This is a KEY assignment within the overall SMARTnet project, where all disciplines come together. Open for students and professionals of Architecture and Material Science, as well as for Mechanical and Product Engineering, as well as for Structural and Earthquake Engineering. For more info please contact Martijn Schildkamp at email@example.com or see our website www.smartshelterresearch.com
The knowledge of how conventional techniques behave in earthquakes is quite high and such techniques have been tested thoroughly. Brick masonry walls and concrete structures can be calculated because the material properties are well known. We can even make quite elaborate computer models of such engineered structures.
This is not the case for most traditional, natural and alternative materials. It is very difficult to model or calculate techniques like stone masonry or earthen structures, due to a high ratio of uncertainties and variables such as material inconsistency and local workmanship. Somehow, these variables must be taken into account.
Between 2007 and 2012 Smart Shelter Foundation built 15 earthquake resistant schools in Nepal. These have all withstood the 2015 Gorkha earthquakes without any significant damage, and a main reason for that is the addition of horizontal bands to the design, as shown below. Some of the schools had some minor cracks just above the sill band, possible due to slight rocking of the masonry piers above it. It is our belief that with some additional ‘locking’ or ‘keying’ of the beams, bands and stitches, these minor fractures could have been prevented as well.
This particular research is firstly focusing on the interaction between the wall elements and the horizontal reinforcements. Very few practical manuals have included details or suggestions such as shown below. For instance, pieces of rock or steel pieces of rod are placed in the wall masonry, in order for wedge themselves inside the concrete elements.
The aim of this part of the research is to analyze the effectivity, as well as to find out the most optimum way to create this locking effect, for which also a methodology for testing and/or modeling needs to be developed. This possibly needs to be done for all reinforcements at all levels, as these may behave differently within the height of the wall, or overall behavior of the building. These are incorporated at 5 levels, being a continuous foundation (also called plinth) beam and a sill band under the windows which is semi-continuous as it is interrupted by the doors. In-between stitches in the corners and T-sections break the height between sill and the most important lintel beam, that runs over all door and window openings. Same as the top beam, the lintel is also fully continuous.

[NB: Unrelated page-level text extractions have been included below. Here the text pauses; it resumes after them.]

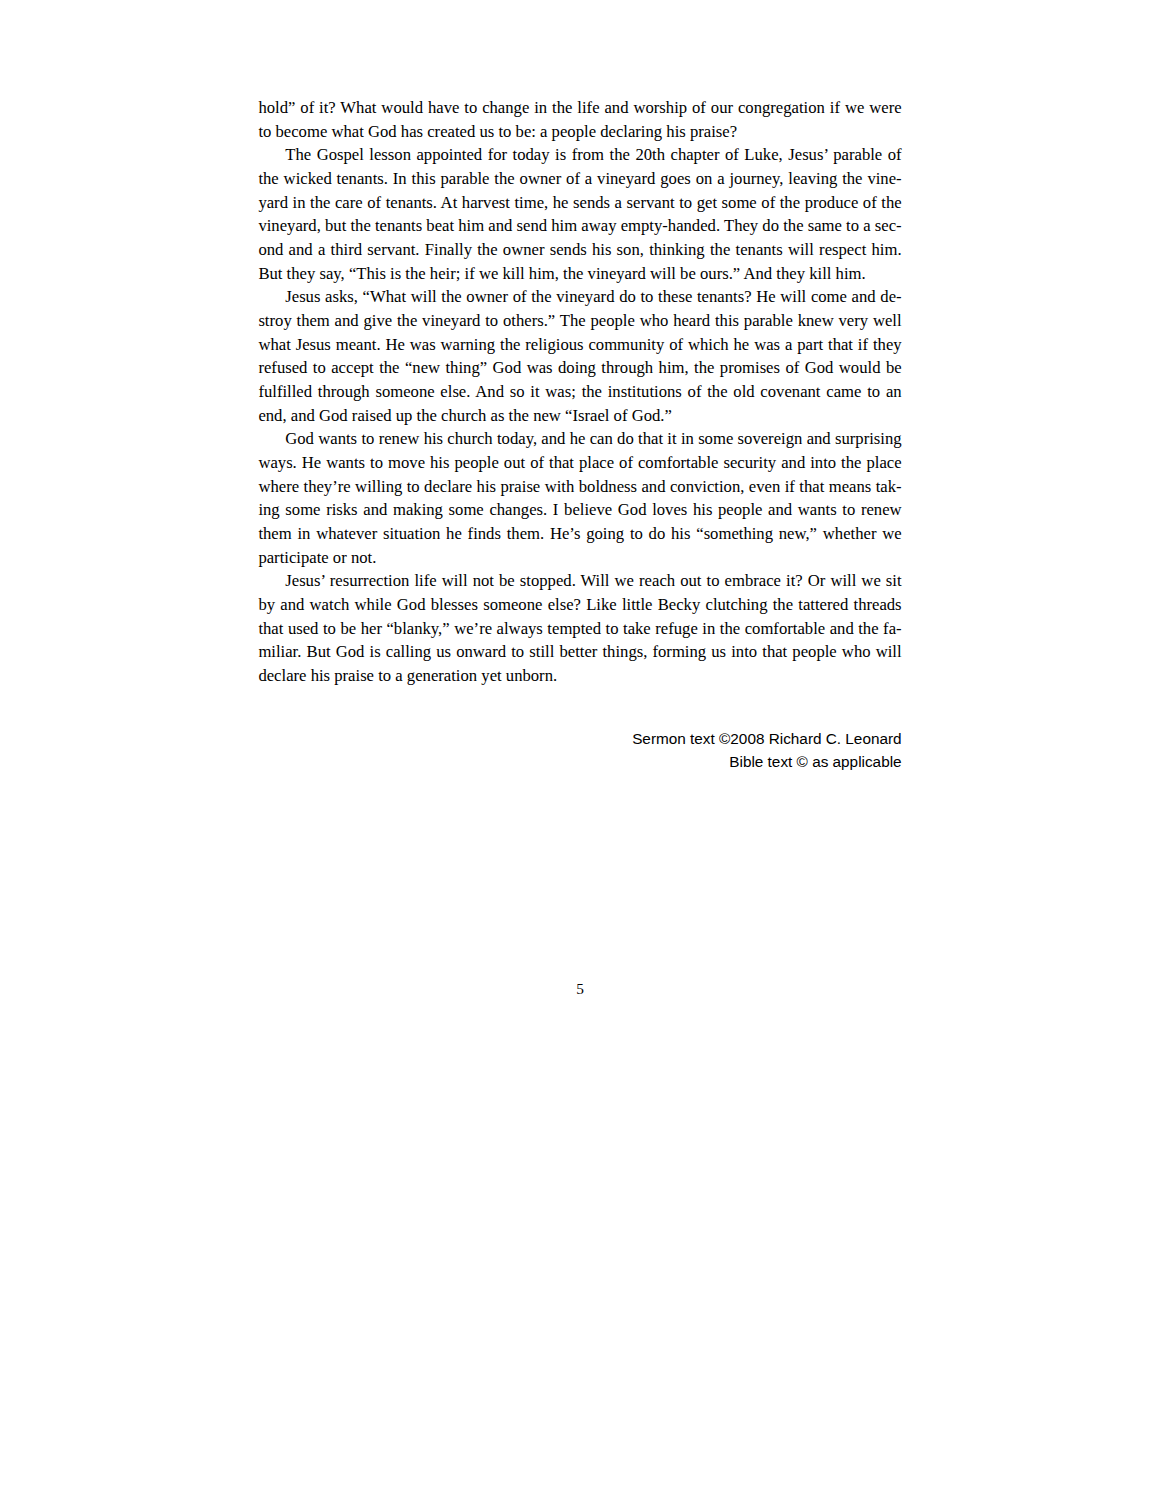hold” of it? What would have to change in the life and worship of our congregation if we were to become what God has created us to be: a people declaring his praise?
The Gospel lesson appointed for today is from the 20th chapter of Luke, Jesus’ parable of the wicked tenants. In this parable the owner of a vineyard goes on a journey, leaving the vineyard in the care of tenants. At harvest time, he sends a servant to get some of the produce of the vineyard, but the tenants beat him and send him away empty-handed. They do the same to a second and a third servant. Finally the owner sends his son, thinking the tenants will respect him. But they say, “This is the heir; if we kill him, the vineyard will be ours.” And they kill him.
Jesus asks, “What will the owner of the vineyard do to these tenants? He will come and destroy them and give the vineyard to others.” The people who heard this parable knew very well what Jesus meant. He was warning the religious community of which he was a part that if they refused to accept the “new thing” God was doing through him, the promises of God would be fulfilled through someone else. And so it was; the institutions of the old covenant came to an end, and God raised up the church as the new “Israel of God.”
God wants to renew his church today, and he can do that it in some sovereign and surprising ways. He wants to move his people out of that place of comfortable security and into the place where they’re willing to declare his praise with boldness and conviction, even if that means taking some risks and making some changes. I believe God loves his people and wants to renew them in whatever situation he finds them. He’s going to do his “something new,” whether we participate or not.
Jesus’ resurrection life will not be stopped. Will we reach out to embrace it? Or will we sit by and watch while God blesses someone else? Like little Becky clutching the tattered threads that used to be her “blanky,” we’re always tempted to take refuge in the comfortable and the familiar. But God is calling us onward to still better things, forming us into that people who will declare his praise to a generation yet unborn.
Sermon text ©2008 Richard C. Leonard
Bible text © as applicable
5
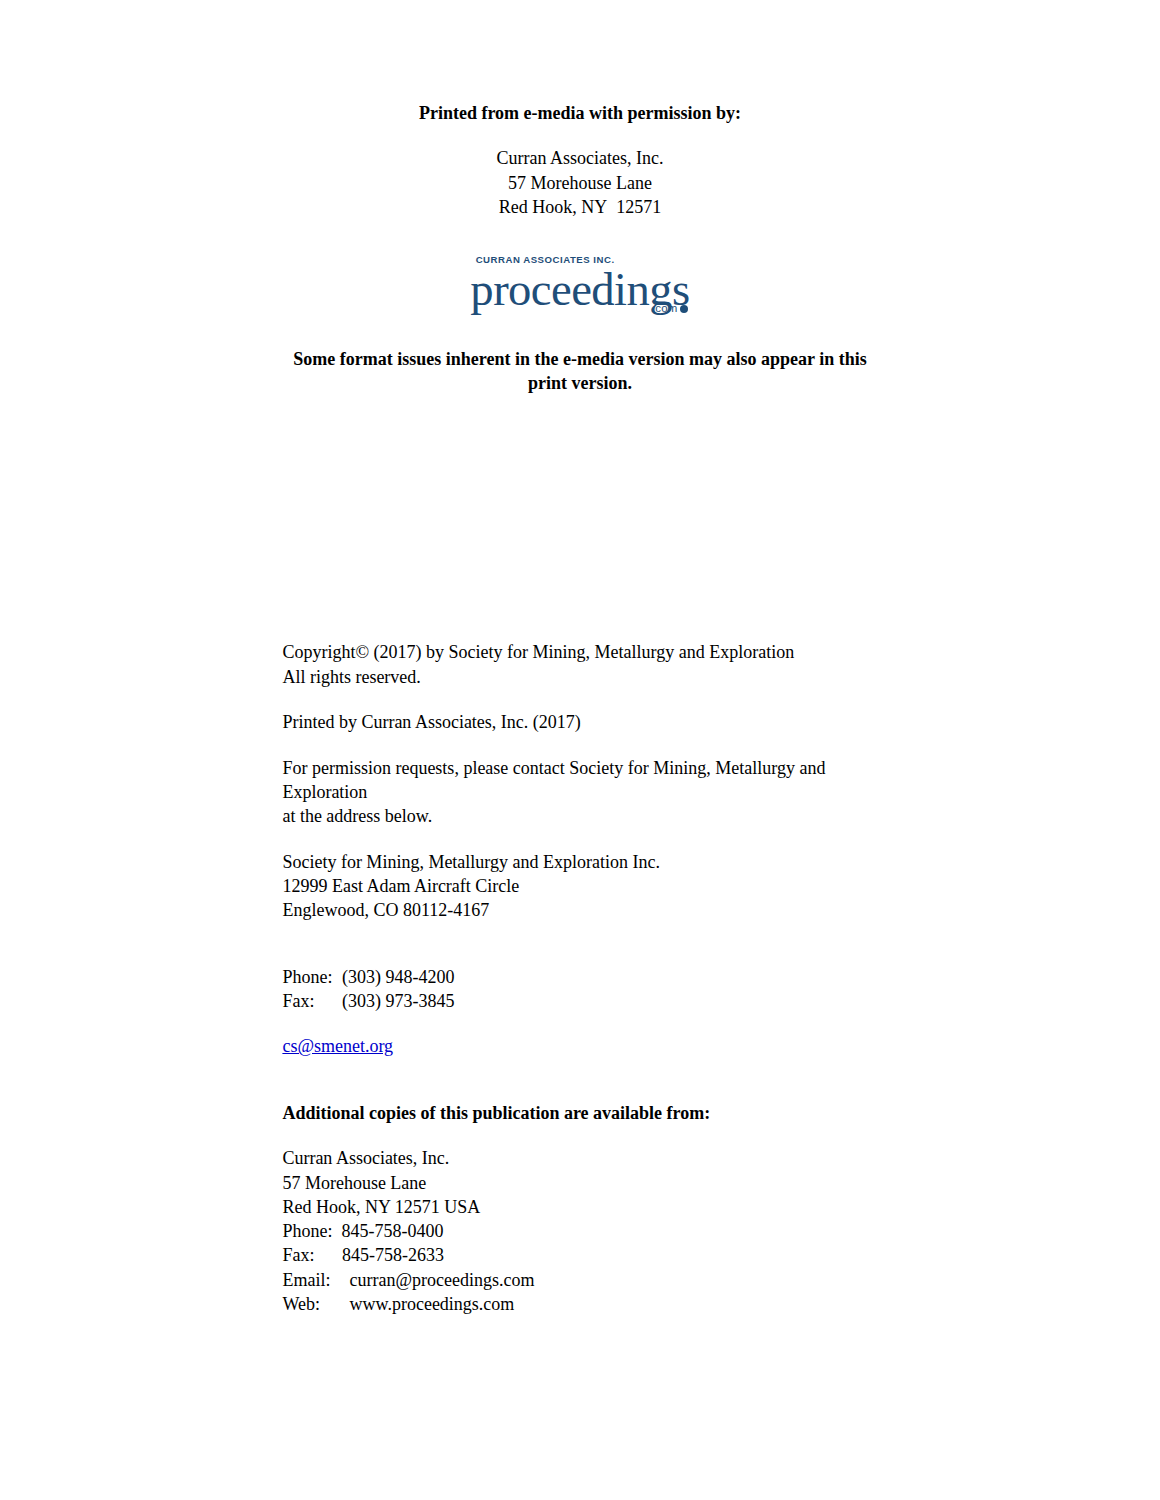Printed from e-media with permission by:
Curran Associates, Inc.
57 Morehouse Lane
Red Hook, NY 12571
CURRAN ASSOCIATES INC. proceedings .com
Some format issues inherent in the e-media version may also appear in this print version.
Copyright© (2017) by Society for Mining, Metallurgy and Exploration
All rights reserved.
Printed by Curran Associates, Inc. (2017)
For permission requests, please contact Society for Mining, Metallurgy and Exploration
at the address below.
Society for Mining, Metallurgy and Exploration Inc.
12999 East Adam Aircraft Circle
Englewood, CO 80112-4167
Phone:(303) 948-4200
Fax:(303) 973-3845
cs@smenet.org
Additional copies of this publication are available from:
Curran Associates, Inc.
57 Morehouse Lane
Red Hook, NY 12571 USA
Phone: 845-758-0400
Fax: 845-758-2633
Email: curran@proceedings.com
Web: www.proceedings.com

The situation at the foundation level is differing from the other reinforcements, as some sort of vapor barrier must be applied between the top of the foundation and the foundation beam. This layer is known as the damp proof course, or in short: DPC. Some manuals describe the application of a bituminous or waterproof cement-sand layer on top of the concrete beam, as the left picture shows.
Another possible solution is to apply a waterproof sheet material, similar to the picture on the right side, whereas other manuals describe a metal flashing material. However, if we opt for a keying solution with sharp rocks or steel pins, the waterproof layer in these examples will be punctured. On the other hand, sliding of the building on a steel or plastic layer may provide a certain level of base isolation. So this issue needs to be examined from both angles to determine what action is most beneficial: locking or sliding.
If locking seems more favourable, then the next question is how to install or apply the DPC? Some manuals describe that the concrete plinth beam is waterproof enough to act as the DPC. However, the quality of concrete is often below far standard, as shown on the pictures below. Even though the quality on the left picture looks better, it is still possible that water from the foundation level is rising into the walls due to capillary working. The example on the left above shows that the DPC level is not even raised above ground level and moist problems are very likely to occur. The second part of this research task is to test the capillary action of locally cast concrete elements in the developing context and to determine which solution is the best, in combination with the concept of keying or sliding.